I will take that oddly seriously and say no. The golem tales have arguably led to a lot of other things: you can make a real argument for them as the grandfathers of all science fiction robots who just weren't quite sentient. But I also think that's the distinguishing factor: sentience. If something can truly think and make decisions for itself, it's not a golem -- at least, not one that stayed on the main trunk of the original tree.Even so, my favorites are one of the divergences: the Discworld golems. They can think -- but they have no free will. They were created to serve as workers, they follow every order, and their only form of rebellion is following one a little too closely. When not working, they can act on their own -- but most of them are kept laboring at all times, so as to prevent those acts. And they have no choice in any of it, because the chem in their heads tells them what they can be, and only their owners can tell them what to do.

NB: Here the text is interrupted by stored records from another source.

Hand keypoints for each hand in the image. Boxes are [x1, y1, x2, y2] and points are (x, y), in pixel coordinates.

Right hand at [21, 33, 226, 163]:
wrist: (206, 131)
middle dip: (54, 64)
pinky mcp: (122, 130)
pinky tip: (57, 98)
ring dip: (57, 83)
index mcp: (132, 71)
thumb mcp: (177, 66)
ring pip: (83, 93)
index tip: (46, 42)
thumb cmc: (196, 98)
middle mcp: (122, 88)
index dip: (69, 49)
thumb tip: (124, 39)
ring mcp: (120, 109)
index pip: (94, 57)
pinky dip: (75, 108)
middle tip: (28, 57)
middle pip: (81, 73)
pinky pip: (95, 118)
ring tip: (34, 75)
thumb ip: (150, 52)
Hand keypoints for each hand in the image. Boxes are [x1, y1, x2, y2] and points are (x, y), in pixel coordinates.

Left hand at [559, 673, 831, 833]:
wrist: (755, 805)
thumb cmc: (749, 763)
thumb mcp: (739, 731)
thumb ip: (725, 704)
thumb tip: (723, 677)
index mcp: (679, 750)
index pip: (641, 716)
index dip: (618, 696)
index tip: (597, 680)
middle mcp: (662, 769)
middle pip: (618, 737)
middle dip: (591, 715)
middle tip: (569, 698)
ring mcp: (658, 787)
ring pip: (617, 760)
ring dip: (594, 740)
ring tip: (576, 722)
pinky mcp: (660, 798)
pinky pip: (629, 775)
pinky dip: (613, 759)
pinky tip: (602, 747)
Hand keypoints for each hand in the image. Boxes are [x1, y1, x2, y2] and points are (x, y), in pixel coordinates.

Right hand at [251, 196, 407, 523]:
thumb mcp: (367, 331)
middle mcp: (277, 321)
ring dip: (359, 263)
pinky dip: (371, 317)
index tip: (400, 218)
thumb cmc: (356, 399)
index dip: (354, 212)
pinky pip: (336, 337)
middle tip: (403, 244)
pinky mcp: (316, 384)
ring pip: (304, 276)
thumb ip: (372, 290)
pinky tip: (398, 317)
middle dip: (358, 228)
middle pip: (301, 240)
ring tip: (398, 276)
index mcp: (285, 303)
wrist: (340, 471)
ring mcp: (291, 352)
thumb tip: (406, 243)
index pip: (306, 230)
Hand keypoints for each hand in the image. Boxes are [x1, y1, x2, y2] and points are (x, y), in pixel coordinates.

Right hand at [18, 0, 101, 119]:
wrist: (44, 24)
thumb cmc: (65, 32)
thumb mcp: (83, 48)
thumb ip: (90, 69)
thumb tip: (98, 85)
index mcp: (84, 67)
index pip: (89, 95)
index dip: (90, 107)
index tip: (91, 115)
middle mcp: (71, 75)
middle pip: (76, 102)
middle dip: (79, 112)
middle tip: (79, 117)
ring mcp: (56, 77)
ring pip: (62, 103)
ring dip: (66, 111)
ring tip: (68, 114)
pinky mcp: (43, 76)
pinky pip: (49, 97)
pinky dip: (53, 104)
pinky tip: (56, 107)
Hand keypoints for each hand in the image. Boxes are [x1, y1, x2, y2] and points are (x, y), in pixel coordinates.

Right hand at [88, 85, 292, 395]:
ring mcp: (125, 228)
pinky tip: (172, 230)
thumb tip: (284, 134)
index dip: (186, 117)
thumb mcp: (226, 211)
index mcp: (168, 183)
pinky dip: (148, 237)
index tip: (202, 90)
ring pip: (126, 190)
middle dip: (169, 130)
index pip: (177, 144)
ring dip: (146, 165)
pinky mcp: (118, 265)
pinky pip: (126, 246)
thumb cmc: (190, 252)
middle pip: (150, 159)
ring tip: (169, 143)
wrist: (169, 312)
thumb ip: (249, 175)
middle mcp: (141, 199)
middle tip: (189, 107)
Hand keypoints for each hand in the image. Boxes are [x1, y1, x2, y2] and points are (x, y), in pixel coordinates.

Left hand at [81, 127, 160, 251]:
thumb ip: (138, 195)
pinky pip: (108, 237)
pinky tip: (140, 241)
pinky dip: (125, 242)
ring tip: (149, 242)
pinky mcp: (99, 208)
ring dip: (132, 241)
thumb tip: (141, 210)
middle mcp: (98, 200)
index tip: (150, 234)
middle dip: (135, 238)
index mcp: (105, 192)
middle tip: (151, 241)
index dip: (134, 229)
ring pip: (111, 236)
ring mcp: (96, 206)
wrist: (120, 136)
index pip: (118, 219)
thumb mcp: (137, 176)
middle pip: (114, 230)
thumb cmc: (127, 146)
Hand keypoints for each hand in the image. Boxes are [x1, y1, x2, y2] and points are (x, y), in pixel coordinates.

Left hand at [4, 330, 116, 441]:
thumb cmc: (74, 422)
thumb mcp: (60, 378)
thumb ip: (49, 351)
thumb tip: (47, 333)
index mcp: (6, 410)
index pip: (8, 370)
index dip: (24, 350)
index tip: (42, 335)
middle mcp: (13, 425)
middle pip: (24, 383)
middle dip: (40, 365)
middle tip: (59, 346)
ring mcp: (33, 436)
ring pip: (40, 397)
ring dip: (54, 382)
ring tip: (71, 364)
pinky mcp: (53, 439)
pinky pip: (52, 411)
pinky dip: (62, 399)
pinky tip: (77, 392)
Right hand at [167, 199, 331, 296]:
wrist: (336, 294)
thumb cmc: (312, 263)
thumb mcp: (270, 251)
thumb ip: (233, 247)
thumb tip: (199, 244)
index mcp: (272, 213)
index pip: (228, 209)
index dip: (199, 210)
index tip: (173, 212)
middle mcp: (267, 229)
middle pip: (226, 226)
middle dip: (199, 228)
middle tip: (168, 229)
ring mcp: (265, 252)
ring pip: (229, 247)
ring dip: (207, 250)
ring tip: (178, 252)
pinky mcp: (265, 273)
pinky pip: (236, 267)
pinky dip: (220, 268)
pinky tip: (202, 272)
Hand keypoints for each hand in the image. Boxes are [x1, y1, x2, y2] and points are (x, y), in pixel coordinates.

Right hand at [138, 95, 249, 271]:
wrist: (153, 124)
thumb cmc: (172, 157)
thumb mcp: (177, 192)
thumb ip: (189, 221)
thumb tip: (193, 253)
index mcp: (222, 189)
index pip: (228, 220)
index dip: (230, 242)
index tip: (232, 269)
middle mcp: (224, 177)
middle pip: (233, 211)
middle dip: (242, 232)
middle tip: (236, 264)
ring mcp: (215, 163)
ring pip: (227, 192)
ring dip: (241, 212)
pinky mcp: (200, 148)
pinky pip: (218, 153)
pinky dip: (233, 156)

And then one day in the course of a police investigation, Captain Carrot Ironfoundersson purchased a golem for one A-M dollar. Got a formal written sales receipt. And stuck it in the golem's head right next to the chem.
A piece of paper which told the golem that it now owned itself.
It touched off the single quietest slave revolt in Disc history...
(Short version: they now labor for the funds to buy each other. Each purchased golem gets its receipt, freeing it -- and then that golem works to help purchase another, and so on down the line.)